White paper lays out Google position on government involvement in AI

White paper lays out Google position on government involvement in AI

Google has laid out its position on government regulation of artificial intelligence in a white paper, suggesting a limited approach to legislation, and calling for government involvement in five specific areas.

Perspectives on Issues in AI Governance (PDF) is a 34-page document which calls for governments to work with civil society and industry stakeholders on explainability standards, fairness appraisal, safety considerations, human-AI collaboration, and liability frameworks. The white paper also notes some of the trade-offs inherent to the discussion, such as between explainability and safeguarding security.

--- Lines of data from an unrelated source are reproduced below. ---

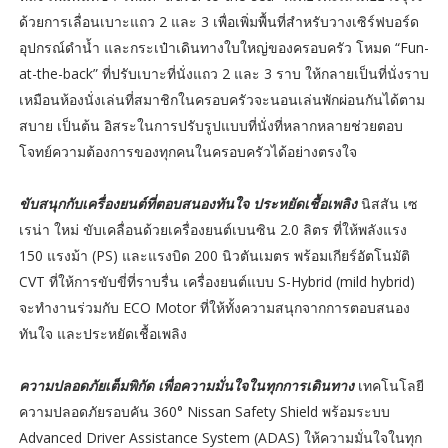
ด้วยการเลื่อนเบาะแถว 2 และ 3 เพื่อเพิ่มพื้นที่สำหรับวางเซิร์ฟบอร์ด
อุปกรณ์ดำน้ำ และกระเป๋าเดินทางใบใหญ่ของครอบครัว โหมด “Fun-
at-the-back” ที่ปรับเบาะที่นั่งแถว 2 และ 3 ราบ ให้กลายเป็นที่นั่งราบ
เหมือนห้องนั่งเล่นที่สมาชิกในครอบครัวจะนอนเล่นพักผ่อนกันได้ตาม
สบาย เป็นต้น อิสระในการปรับรูปแบบที่นั่งที่หลากหลายช่วยตอบ
โจทย์ความต้องการของทุกคนในครอบครัวได้อย่างตรงใจ
ขับสนุกกับเครื่องยนต์ที่ตอบสนองทันใจ ประหยัดเชื้อเพลิง
นิสสัน เซ
เรน่า ใหม่ ขับเคลื่อนด้วยเครื่องยนต์เบนซิน 2.0 ลิตร ที่ให้พลังแรง
150 แรงม้า (PS) และแรงบิด 200 นิวตันเมตร พร้อมเกียร์อัตโนมัติ
CVT ที่ให้การขับขี่ที่ราบรื่น เครื่องยนต์แบบ S-Hybrid (mild hybrid)
จะทำงานร่วมกับ ECO Motor ที่ให้ทั้งความสนุกจากการตอบสนอง
ทันใจ และประหยัดเชื้อเพลิง
ความปลอดภัยเต็มพิกัด เพื่อความมั่นใจในทุกการเดินทาง
เทคโนโลยี
ความปลอดภัยรอบคัน 360° Nissan Safety Shield พร้อมระบบ
Advanced Driver Assistance System (ADAS) ให้ความมั่นใจในทุก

In the section on safety considerations, Google suggests that like electrical products in Europe are required to demonstrate their safety through CE certification, the same could be done for AI.

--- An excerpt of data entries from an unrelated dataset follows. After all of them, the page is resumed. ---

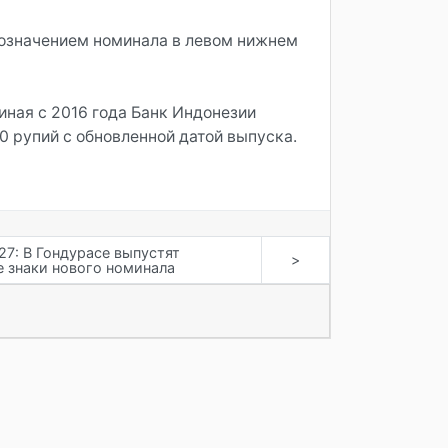
обозначением номинала в левом нижнем
иная с 2016 года Банк Индонезии
 рупий с обновленной датой выпуска.
27: В Гондурасе выпустят
>
 знаки нового номинала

“For example, biometric recognition technology in smart lock systems could be tested against a representative, randomized dataset to ensure they exceed pre-set accuracy standards, before being certified safe for use.”

Google Global Policy Lead for Emerging Technologies Charina Chou, who co-authored the report, tells Wired that the motivation is to respond to government questions about what practical steps they can take to ensure responsible AI use. She cautions that further dialogue is needed before drafting new laws.

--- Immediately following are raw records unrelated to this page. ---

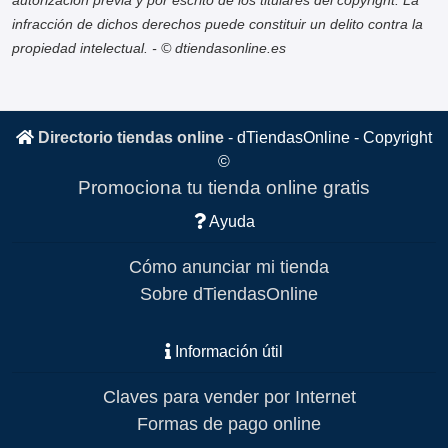
infracción de dichos derechos puede constituir un delito contra la
propiedad intelectual. - © dtiendasonline.es
Directorio tiendas online
-
dTiendasOnline
- Copyright
©
Promociona tu tienda online gratis
Ayuda
Cómo anunciar mi tienda
Sobre dTiendasOnline
Información útil
Claves para vender por Internet
Formas de pago online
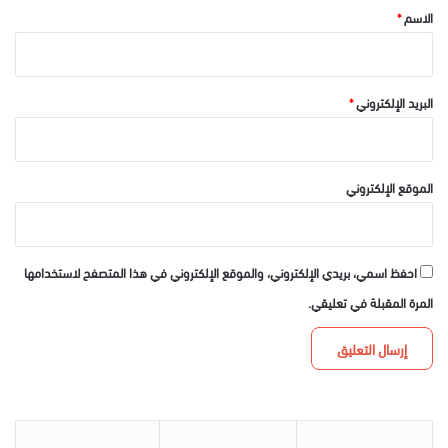
*
الاسم
*
البريد الإلكتروني
*
الموقع الإلكتروني
احفظ اسمي، بريدي الإلكتروني، والموقع الإلكتروني في هذا المتصفح لاستخدامها
المرة المقبلة في تعليقي.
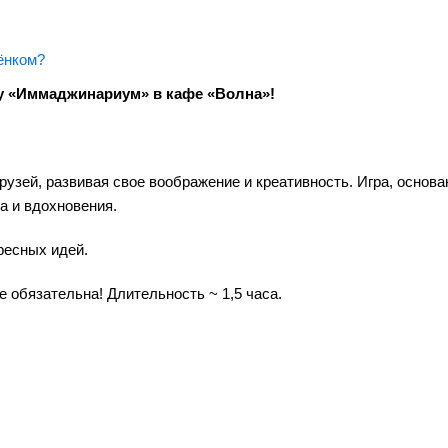
ёнком?
у «Иммаджинариум» в кафе «Волна»!
узей, развивая свое воображение и креативность. Игра, основа
а и вдохновения.
ресных идей.
е обязательна! Длительность ~ 1,5 часа.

“At this time, it’s not necessarily super obvious what things should be regulated and what shouldn’t,” Choi says. “The aim of this paper is to really think about: What are the types of questions that policymakers need to answer and [decisions] we as a society have to make?”

Internet Institute researcher Sandra Wachter told Wired that high-level abstract claims such as that AI should be fair are of limited value at this point.

“I think it’s a good initial list. Where I’d say there is still a gap is how to govern those things,” she says.

Google’s suggestions are more abstract but also much broader than Microsoft’s recent proposals about regulation of facial recognition, and would apply to other biometrics as well. Lawmakers meanwhile continue to move ahead with proposed restrictions on biometrics and other AI technologies at various levels.